Macro Minute: Week of October 21, 2024
I want to explore and contrast the difference between micro and macro in investing and economics. To begin let’s look at micro. This can be either a single company, industry, or individual. This can also be your individual household, city, or state when examining economics. These situations are extremely important. These micro tendencies are where big opportunities are found in investing, and more importantly this is where decisions and life happen. This is where we as people make the decision where to live and work.
When studying the micro, it can get messy. People can decide to do all sorts of things for noneconomic reasons. Someone may move to a city that has high taxes, minimum job opportunities, and bad education all in order to be closer to a sick family member. On the surface that makes little economic sense, but makes perfect sense to that individual that wants to maximize the time left with a precious family member. The opposite can also be true. Someone might find a small business that has a local monopoly on an area and is extremely profitable. A person may start a business and it create tons of wealth over a career.
Moving on to macro, this is where we add up all of the micro facts to create a whole.
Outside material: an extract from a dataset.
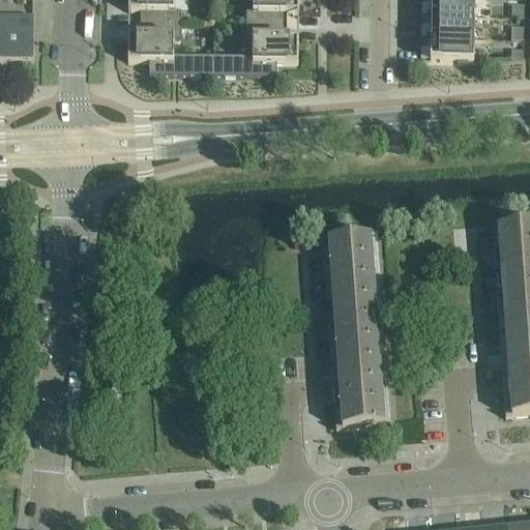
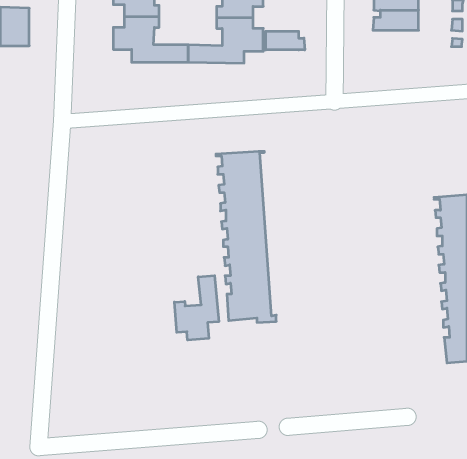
building: [422,34,490,57] -> none
building: none -> [266,31,305,50]
building: [322,233,390,426] -> [216,151,276,322]
building: none -> [174,276,219,340]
This is where governments, central banks, and large investors analyze. They look at things in the aggregate, like aggregate housing demand, aggregate supply, aggregate demand. This is where the tools of interest rate changes and fiscal policies look to make changes. Central banks and politicians have tools to make impacts on the whole and not always the individual. This is why sometimes they are accused of caring only for the large companies and not the individual. This can sometimes be a fair critique, but they are charged with keeping things running smoothly on the whole.
When investing it is important to keep in mind the macro backdrop even when looking for the opportunities in the micro. The last month or so I have been laying out my thoughts on the macro. Stimulative fiscal policy, accommodating central bank policy, stable inflation, and a relatively strong jobs market. This is what I see as the macro backdrop. There are micro trends that can be overwhelmed by the macro. This happens quite often in investing. You can find a company that is growing above peers with good management and industry transitions that will create growth for years to come. None of that will matter if inflation runs out of control and the central bank raises rates excessively.
The way I think about it is like this. Micro is where the opportunities for outsized returns are but sometimes the macro will overwhelm them.